# **** Cuffs



## Trapper99 (May 18, 2008)

Can anyone explain to me how a **** cuff works? Does it just stick its hand in and get it stuck with a spring or something? I was thinking about getting a few. Are they descent at succesful catches?

Thanks 
Trapper99


----------



## xdeano (Jan 14, 2005)

**** cuffs work well. 
egg traps work well also.

But the one that works really well and you don't need any tools to set it other than your hand is called Lil' Grizz, They work very well for trapping ****.

http://www.minntrapprod.com/catalog/default.php?cPath=204_242

They all work in basically the same way, bait at the bottom, **** sticks it's had in the hole to retrieve the food and pulls up on the trigger and a spring pinches against the palm of their hand and holds them tell you get there to dispatch them.

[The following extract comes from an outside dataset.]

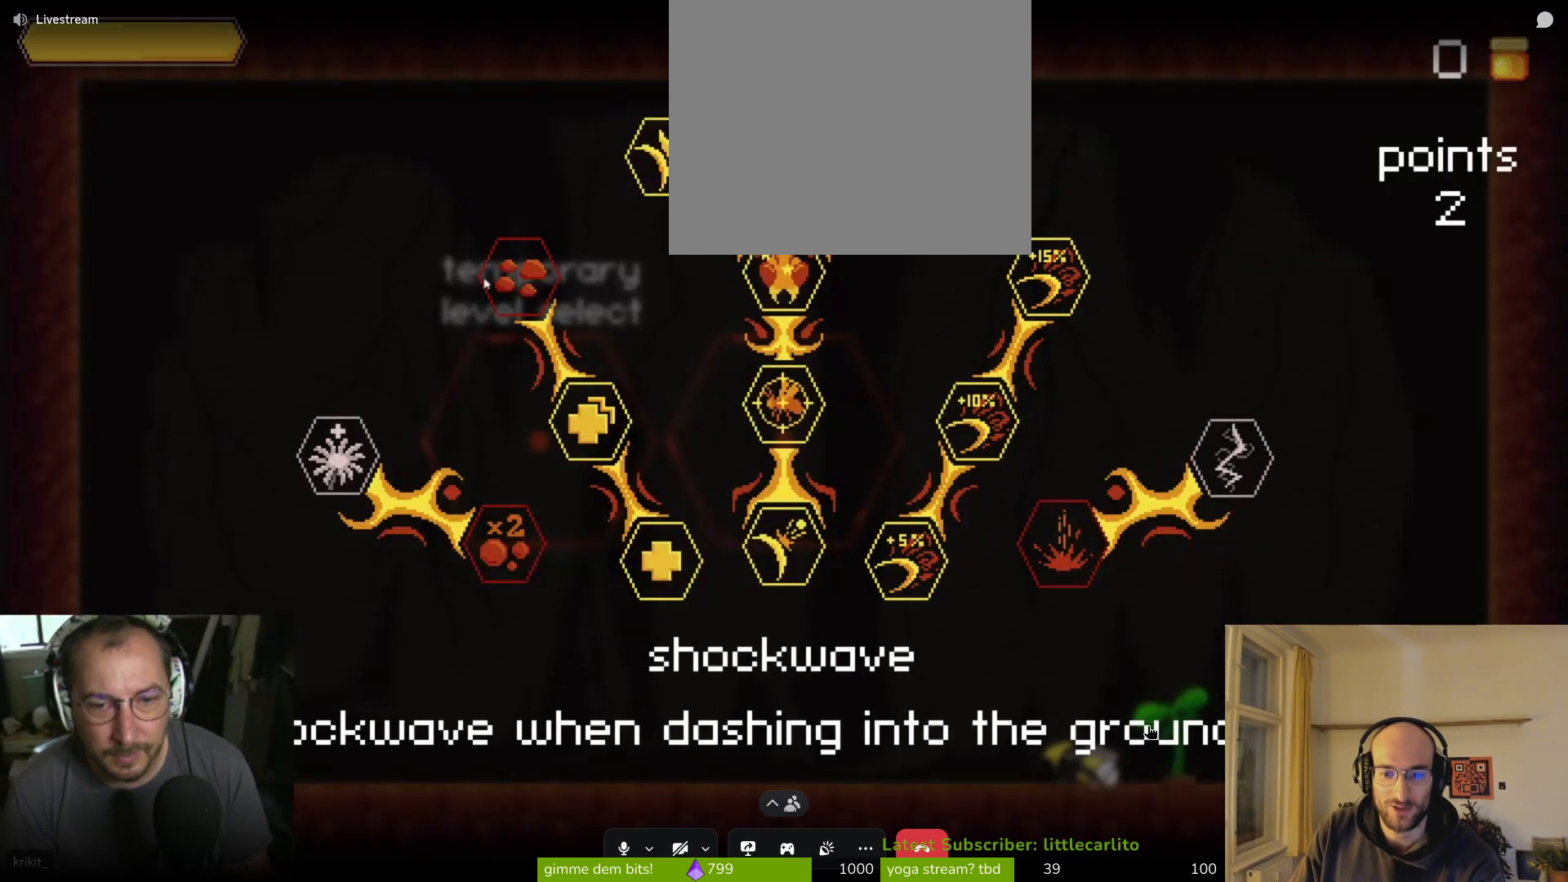
{"buttons": [], "left_stick": "center", "right_stick": "center", "events": []}
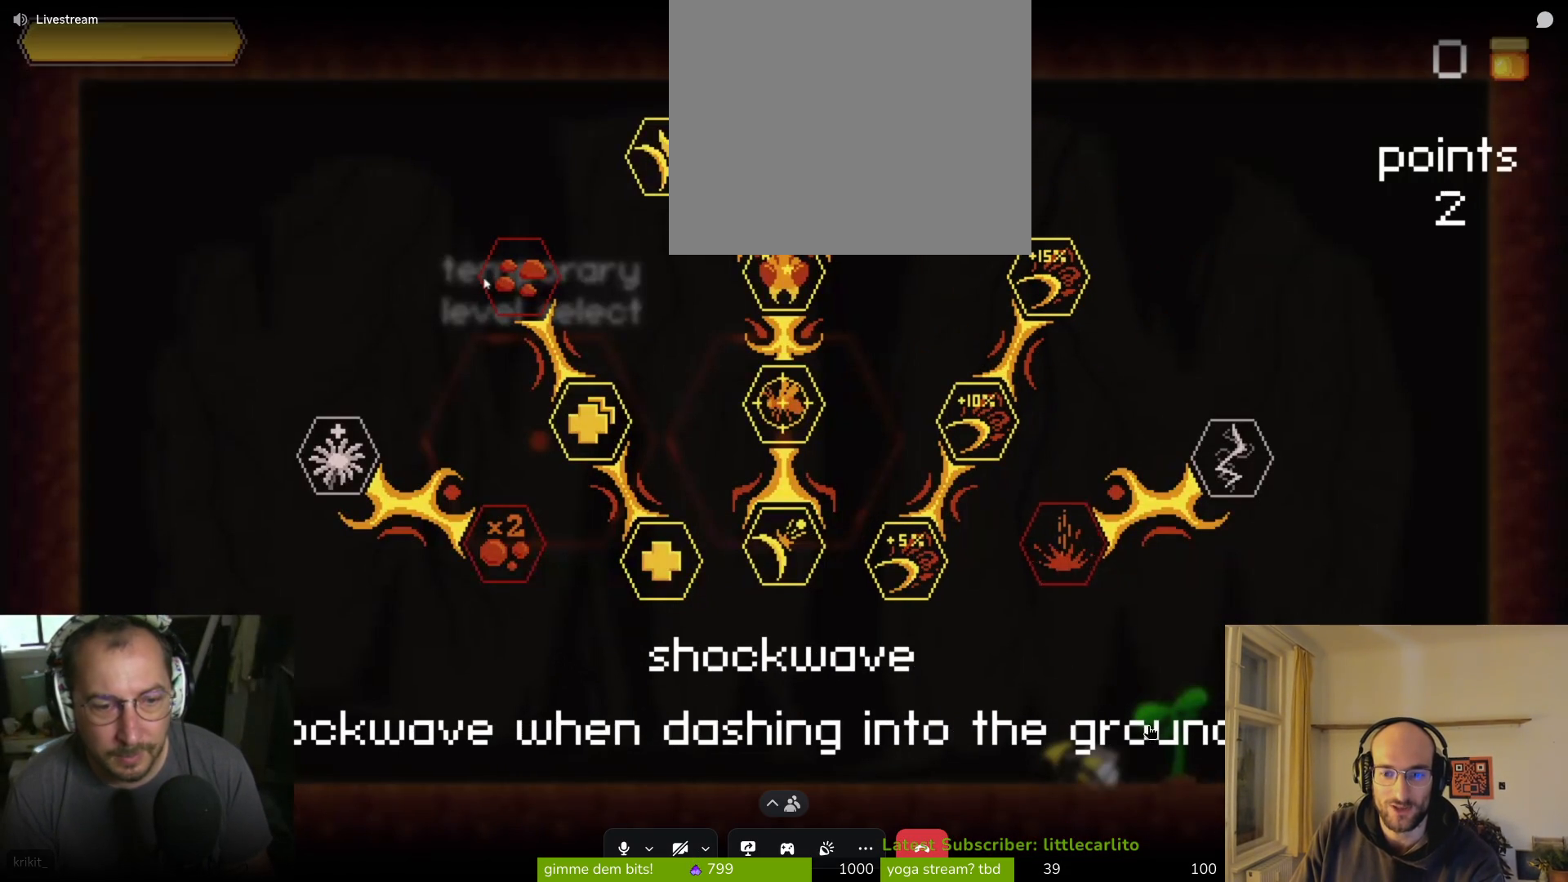
{"buttons": [], "left_stick": "center", "right_stick": "center", "events": []}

If I were to spend the money, i'd go with Lil' Grizz traps all the way. But you have to experiment tell you find the right one. The one downfall is that they are kind of spendy.

just my 2 cents.

xdeano


----------



## Trapper99 (May 18, 2008)

yea i noticed that when i was looking for them. but lil' griz is can get into your pocket book too. i looked at that website and they wer 21 buks apeice. how much were the **** cuffs?


----------



## xdeano (Jan 14, 2005)

http://www.minntrapprod.com/catalog/default.php?cPath=204&osCsid=c1164a4b145f2a953526e1d9304f8fac

the **** cuffs were 17.95 a piece.

For the extra couple of bucks i'd go wth the grizz.
xdeano


----------



## Trapper99 (May 18, 2008)

ok. thanks xdeano


----------



## BanditBuster (Sep 23, 2008)

**** cuffs are pretty powerful, But I would go with lil' grizz.


----------